La trop grande place du féminisme extrémiste au Québec

Avant-hier, à l'émission 24 heures en 60 minutes, on avait invité deux représentantes d'un nouveau groupe féministe, Pour le droit des femmes du Québec, afin de réagir aux propos de madame Fatima Houda Pépin. Je me suis alors demandé comment un groupe féministe naissant, parmi les nombreux mouvements féministes déjà existants et dont plusieurs sont subventionnés, voire établis par l'État, pouvait accéder à un programme d'aussi grande écoute et aussi notoire que 24/60 alors que des partis politiques émergents, comme Équipe autonomiste, font des pieds et des mains pour réussir un tant soit peu à attirer la moindre des attentions.

Puis à l'écoute de tous les propos liés principalement à la charte de la laïcité et à l'accent mis continuellement sur le manque de femmes ici, l'équivalence de salaire là, etc., je me suis questionné sur notre société.
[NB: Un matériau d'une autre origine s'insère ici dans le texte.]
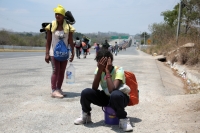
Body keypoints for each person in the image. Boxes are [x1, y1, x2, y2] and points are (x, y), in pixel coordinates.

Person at [74, 48, 133, 132]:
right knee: (86, 92)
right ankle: (86, 115)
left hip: (120, 98)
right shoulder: (99, 70)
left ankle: (123, 119)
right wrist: (99, 71)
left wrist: (107, 72)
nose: (102, 65)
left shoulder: (119, 70)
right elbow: (94, 88)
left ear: (110, 60)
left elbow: (112, 90)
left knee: (115, 94)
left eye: (105, 62)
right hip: (106, 97)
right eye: (100, 62)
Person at [45, 4, 75, 98]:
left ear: (63, 16)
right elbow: (48, 40)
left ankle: (58, 88)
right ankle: (53, 90)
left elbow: (70, 41)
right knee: (56, 70)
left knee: (62, 71)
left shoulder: (69, 27)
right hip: (53, 52)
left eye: (59, 14)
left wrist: (73, 52)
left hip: (64, 53)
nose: (57, 16)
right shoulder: (51, 26)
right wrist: (46, 53)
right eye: (56, 14)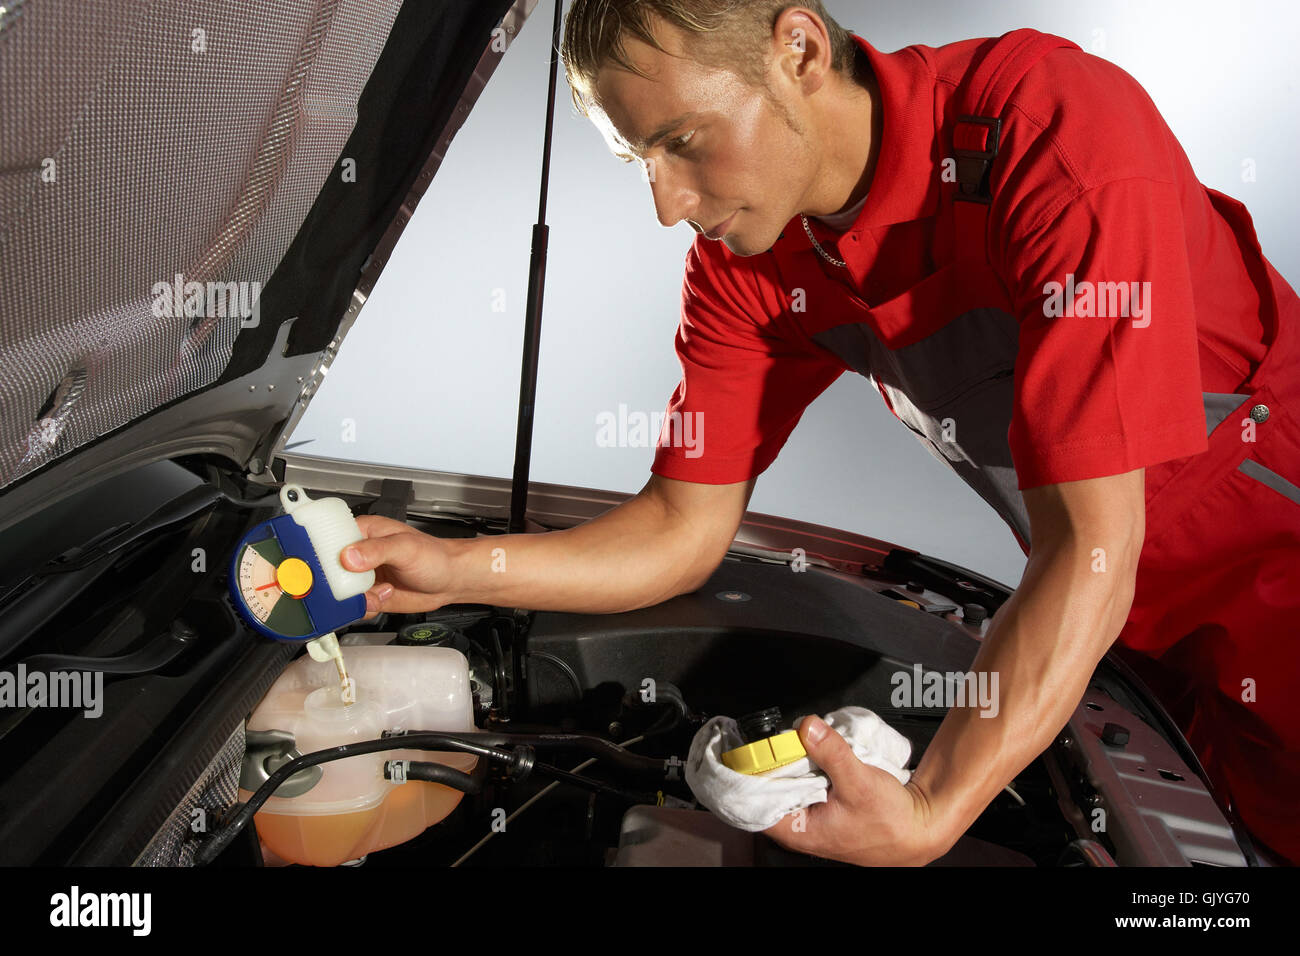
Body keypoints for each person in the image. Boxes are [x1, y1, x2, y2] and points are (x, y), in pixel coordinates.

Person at [340, 1, 1299, 865]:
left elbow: (1095, 542)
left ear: (797, 48)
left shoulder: (1049, 135)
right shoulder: (752, 266)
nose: (666, 203)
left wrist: (934, 805)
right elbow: (681, 528)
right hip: (1133, 648)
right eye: (641, 161)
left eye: (681, 142)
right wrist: (450, 568)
Serait-elle à ce point matriarcale qu'elle en soit venue à épouser, sans discernement, les vues extrémistes de ces groupes?

Équipe autonomiste est consciente du passé féminin québécois et prône l'égalité hommes-femmes, dans les deux sens, contrairement à cette tangente que semble vouloir prendre ces mouvements qui tendent maintenant à se faire amazones et à chercher, non pas l'égalité dans les deux sexes mais la domination du leur, par vengeance sur le passé, obligeant même les femmes, qui n'adhèrent pas au modèle forgé, à entrer dans le rang. Même en féminisme, le fanatisme guette, ne nous faisons pas complice d'excès. Avec Équipe autonomiste, c'est l'égalité dans les deux sens, un point, c'est tout.